*Directions:* The line that contains "The CNC grinding" marks the start. Please set it down, with every later line of the data, exactly and without pictures.
=== Section Start ===
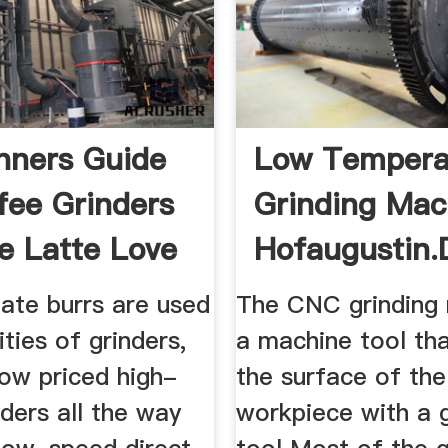
nners Guide
Low Tempera
fee Grinders
Grinding Mac
e Latte Love
Hofaugustin.
late burrs are used
The CNC grinding 
ities of grinders,
a machine tool tha
low priced high-
the surface of the
ders all the way
workpiece with a g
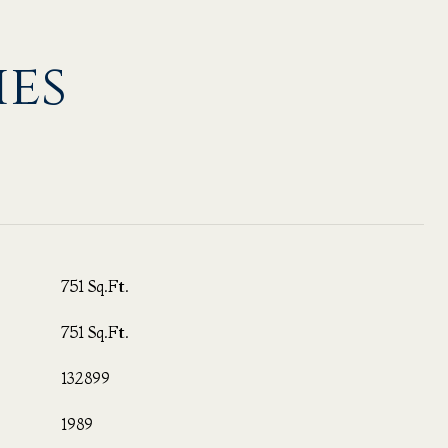
ies
751 Sq.Ft.
751 Sq.Ft.
132899
1989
=== Section End ===
*Output of the exercise:*
The CNC grinding 
ities of grinders,
a machine tool tha
low priced high-
the surface of the
ders all the way
workpiece with a g
ies
751 Sq.Ft.
751 Sq.Ft.
132899
1989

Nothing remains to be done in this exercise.